练习要求 >>
从下列条目的第一行开始，逐字照录各行，抄完含有“locality: Lake Tahoe”的那一行后停止。
--
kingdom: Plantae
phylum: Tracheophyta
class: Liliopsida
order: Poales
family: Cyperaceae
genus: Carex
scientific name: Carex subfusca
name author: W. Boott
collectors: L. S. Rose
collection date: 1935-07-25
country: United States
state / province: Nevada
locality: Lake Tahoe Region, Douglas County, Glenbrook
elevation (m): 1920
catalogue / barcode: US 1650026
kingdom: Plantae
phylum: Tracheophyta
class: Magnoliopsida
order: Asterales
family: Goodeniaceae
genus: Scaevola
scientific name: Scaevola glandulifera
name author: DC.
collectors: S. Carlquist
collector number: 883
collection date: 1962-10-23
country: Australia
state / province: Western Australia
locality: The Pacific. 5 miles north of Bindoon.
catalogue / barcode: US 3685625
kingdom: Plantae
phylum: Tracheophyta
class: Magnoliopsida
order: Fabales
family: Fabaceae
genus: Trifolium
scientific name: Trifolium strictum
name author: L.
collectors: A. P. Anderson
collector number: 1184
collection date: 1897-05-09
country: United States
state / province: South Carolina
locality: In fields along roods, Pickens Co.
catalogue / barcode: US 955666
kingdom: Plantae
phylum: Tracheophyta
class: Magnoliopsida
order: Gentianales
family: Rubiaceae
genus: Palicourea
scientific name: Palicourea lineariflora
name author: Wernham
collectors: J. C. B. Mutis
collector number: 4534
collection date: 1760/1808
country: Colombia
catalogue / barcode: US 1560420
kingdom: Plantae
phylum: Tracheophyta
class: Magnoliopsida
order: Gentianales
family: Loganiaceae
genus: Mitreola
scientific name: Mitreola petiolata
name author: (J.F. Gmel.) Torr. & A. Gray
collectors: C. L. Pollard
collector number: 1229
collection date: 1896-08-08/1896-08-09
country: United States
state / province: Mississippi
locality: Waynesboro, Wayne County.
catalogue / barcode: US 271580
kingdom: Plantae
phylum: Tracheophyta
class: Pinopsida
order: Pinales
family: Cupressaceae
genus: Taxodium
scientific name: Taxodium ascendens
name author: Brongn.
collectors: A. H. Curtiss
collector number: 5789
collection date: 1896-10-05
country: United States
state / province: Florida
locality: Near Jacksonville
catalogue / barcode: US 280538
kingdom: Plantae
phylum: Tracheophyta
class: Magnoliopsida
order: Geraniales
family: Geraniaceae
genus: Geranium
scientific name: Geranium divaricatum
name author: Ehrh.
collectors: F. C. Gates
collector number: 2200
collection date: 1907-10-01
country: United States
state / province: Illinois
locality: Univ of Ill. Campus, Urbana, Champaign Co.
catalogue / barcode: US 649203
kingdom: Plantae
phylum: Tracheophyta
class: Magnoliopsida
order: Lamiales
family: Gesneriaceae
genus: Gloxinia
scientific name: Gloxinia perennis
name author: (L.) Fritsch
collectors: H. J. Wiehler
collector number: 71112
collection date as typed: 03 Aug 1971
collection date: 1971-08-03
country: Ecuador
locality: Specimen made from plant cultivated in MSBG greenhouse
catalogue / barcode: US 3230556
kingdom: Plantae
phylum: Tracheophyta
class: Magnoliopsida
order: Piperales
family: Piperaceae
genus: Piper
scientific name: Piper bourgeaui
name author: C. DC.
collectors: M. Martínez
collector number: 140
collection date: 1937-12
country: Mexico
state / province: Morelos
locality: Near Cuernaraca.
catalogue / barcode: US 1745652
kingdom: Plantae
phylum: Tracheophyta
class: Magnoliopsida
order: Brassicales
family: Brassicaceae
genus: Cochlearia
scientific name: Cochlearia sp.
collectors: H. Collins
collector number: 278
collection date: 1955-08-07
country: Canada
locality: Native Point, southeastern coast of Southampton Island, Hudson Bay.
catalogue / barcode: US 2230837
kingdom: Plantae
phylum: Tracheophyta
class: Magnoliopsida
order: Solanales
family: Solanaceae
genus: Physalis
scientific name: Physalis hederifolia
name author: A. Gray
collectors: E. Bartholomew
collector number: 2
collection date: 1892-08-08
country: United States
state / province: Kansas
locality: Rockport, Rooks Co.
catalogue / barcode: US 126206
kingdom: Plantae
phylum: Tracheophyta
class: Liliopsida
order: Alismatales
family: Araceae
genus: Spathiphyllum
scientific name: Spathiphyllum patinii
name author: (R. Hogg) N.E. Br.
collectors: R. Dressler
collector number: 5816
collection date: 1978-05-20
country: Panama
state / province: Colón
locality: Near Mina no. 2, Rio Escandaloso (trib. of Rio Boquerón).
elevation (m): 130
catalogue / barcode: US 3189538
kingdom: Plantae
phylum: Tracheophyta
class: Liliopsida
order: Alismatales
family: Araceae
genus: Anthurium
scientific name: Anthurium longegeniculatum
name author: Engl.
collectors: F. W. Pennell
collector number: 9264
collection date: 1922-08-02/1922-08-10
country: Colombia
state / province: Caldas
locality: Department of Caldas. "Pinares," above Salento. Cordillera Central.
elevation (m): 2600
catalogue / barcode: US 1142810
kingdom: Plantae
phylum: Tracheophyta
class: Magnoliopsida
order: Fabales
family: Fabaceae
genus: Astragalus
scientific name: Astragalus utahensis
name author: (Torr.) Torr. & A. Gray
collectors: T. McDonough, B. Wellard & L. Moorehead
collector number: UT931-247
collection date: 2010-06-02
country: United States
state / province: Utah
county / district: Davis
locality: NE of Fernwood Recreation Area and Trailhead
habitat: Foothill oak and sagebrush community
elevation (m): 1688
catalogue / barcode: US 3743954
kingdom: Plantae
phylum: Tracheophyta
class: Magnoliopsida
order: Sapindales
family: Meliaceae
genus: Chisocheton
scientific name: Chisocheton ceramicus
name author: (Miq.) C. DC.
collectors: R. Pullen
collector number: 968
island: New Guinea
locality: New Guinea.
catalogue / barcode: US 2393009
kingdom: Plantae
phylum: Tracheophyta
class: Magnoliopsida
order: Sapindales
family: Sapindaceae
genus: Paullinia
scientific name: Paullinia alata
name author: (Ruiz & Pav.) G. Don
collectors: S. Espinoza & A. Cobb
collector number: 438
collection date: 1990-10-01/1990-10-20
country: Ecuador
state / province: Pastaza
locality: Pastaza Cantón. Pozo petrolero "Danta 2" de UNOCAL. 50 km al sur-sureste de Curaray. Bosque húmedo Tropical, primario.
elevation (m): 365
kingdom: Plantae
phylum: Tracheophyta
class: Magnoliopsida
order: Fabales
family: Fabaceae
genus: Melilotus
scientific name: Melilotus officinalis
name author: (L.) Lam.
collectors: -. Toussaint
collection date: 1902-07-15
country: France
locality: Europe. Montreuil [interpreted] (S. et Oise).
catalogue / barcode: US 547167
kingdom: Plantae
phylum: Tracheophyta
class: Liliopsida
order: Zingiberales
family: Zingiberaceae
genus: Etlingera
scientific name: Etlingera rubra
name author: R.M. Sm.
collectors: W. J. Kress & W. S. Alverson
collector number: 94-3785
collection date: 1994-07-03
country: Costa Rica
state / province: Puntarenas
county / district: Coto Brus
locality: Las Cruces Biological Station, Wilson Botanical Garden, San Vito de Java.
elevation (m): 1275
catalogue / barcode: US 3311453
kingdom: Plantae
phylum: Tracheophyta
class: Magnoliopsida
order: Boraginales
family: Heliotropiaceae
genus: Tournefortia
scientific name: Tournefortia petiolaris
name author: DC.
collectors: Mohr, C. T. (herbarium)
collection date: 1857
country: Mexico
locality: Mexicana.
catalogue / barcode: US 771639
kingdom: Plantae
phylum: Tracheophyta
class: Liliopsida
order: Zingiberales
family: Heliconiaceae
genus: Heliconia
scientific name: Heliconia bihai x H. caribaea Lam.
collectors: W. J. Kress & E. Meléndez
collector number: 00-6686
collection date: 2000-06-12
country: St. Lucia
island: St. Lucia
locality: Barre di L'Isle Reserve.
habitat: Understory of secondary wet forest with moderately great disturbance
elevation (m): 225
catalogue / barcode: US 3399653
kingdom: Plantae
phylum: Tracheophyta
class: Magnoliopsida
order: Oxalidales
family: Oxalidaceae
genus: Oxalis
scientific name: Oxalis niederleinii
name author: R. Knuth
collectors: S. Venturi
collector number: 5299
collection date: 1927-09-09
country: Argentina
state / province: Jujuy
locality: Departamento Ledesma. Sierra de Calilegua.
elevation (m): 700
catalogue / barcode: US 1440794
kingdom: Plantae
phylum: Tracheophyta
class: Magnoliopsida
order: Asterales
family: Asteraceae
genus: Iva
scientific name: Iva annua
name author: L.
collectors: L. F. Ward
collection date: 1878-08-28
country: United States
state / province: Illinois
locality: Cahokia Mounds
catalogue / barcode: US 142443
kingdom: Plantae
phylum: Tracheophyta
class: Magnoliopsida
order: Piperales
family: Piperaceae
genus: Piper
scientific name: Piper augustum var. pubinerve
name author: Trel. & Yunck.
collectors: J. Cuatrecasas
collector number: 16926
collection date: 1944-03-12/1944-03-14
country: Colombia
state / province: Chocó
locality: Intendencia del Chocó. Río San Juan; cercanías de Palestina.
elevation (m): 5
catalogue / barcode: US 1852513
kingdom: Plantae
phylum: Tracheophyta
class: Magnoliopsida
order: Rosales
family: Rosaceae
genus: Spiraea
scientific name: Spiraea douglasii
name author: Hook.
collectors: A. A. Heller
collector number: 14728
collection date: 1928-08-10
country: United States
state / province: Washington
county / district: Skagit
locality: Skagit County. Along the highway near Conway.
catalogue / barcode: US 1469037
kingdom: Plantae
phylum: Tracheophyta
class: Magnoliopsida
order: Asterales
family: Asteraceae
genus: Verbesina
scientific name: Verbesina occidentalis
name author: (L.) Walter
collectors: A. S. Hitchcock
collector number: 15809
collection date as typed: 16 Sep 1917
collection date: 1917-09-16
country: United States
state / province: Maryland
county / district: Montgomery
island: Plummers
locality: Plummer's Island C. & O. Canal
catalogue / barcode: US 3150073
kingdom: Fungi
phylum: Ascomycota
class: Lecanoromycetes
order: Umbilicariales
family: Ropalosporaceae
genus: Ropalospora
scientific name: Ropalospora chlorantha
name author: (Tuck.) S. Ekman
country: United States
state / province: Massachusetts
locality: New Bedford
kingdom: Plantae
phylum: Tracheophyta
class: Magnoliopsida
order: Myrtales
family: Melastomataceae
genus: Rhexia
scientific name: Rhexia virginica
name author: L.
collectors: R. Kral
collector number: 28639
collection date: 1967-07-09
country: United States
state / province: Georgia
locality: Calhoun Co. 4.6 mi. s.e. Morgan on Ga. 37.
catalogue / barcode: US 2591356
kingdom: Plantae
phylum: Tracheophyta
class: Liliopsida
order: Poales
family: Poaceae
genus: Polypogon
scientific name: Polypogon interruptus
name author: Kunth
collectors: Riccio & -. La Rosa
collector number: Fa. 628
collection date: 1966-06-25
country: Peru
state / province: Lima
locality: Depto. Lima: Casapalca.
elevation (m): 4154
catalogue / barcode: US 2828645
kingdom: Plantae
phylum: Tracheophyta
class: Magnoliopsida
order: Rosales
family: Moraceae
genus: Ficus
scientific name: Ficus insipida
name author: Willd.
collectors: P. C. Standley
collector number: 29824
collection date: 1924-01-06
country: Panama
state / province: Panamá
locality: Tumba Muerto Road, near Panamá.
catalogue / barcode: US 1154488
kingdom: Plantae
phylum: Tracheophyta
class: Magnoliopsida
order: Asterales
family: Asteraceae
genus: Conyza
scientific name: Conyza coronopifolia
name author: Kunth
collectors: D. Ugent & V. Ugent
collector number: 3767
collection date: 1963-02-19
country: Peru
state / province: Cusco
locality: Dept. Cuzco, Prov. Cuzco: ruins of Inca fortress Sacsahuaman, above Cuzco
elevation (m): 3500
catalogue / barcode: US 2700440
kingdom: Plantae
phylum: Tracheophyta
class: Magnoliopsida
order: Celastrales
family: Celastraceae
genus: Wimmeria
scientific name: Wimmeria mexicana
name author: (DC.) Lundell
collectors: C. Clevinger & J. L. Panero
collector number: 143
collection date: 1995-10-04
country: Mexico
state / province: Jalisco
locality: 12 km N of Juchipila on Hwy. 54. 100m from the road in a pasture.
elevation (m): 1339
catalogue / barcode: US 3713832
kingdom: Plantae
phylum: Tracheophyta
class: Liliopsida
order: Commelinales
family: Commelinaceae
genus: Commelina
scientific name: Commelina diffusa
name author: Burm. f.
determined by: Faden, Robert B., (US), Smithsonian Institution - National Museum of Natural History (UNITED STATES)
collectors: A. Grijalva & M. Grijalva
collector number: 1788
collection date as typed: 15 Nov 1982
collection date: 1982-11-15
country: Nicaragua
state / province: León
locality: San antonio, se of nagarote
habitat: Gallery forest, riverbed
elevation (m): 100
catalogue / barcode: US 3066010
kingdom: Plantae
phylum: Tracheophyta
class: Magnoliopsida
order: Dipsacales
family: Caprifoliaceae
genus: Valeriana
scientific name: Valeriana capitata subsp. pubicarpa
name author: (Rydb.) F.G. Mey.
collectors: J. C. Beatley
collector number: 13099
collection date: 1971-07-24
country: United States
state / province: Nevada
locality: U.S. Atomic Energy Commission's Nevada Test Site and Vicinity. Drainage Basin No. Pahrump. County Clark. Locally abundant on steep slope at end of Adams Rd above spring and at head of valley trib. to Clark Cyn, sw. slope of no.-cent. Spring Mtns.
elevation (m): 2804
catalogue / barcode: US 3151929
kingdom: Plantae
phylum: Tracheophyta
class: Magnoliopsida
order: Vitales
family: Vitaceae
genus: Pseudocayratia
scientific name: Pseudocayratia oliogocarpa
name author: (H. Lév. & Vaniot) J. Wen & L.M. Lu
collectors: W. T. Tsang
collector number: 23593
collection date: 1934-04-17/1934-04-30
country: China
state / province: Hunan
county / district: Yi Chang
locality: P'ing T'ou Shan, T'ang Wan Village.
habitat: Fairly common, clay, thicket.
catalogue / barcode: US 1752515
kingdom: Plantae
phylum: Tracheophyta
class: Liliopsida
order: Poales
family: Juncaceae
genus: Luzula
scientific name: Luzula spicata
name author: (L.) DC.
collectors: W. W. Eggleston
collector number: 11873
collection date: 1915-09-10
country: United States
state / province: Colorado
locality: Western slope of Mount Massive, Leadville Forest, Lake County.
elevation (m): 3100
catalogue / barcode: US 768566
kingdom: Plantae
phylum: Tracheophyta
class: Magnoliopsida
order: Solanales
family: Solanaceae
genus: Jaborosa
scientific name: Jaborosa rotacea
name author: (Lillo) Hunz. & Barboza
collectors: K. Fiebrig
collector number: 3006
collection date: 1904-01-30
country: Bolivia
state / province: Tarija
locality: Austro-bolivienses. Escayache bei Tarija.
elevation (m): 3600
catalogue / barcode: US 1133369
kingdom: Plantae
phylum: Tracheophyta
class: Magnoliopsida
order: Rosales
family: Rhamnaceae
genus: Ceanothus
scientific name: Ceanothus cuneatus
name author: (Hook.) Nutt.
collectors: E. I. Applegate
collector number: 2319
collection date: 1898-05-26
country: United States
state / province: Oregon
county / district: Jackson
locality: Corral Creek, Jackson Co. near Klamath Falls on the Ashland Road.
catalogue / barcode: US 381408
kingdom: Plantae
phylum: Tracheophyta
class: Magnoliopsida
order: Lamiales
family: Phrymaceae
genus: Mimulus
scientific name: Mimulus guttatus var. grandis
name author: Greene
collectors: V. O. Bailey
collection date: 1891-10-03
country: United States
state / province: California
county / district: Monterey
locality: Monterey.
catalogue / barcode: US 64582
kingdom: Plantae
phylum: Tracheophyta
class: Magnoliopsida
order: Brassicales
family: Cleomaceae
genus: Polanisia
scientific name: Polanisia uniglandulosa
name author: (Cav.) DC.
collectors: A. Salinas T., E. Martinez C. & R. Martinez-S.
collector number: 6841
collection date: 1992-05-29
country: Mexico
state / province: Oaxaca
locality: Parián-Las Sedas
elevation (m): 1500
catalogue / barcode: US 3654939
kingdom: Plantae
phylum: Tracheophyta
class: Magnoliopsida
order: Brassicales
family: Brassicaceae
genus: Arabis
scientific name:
--
解答 >>
kingdom: Plantae
phylum: Tracheophyta
class: Liliopsida
order: Poales
family: Cyperaceae
genus: Carex
scientific name: Carex subfusca
name author: W. Boott
collectors: L. S. Rose
collection date: 1935-07-25
country: United States
state / province: Nevada
locality: Lake Tahoe Region, Douglas County, Glenbrook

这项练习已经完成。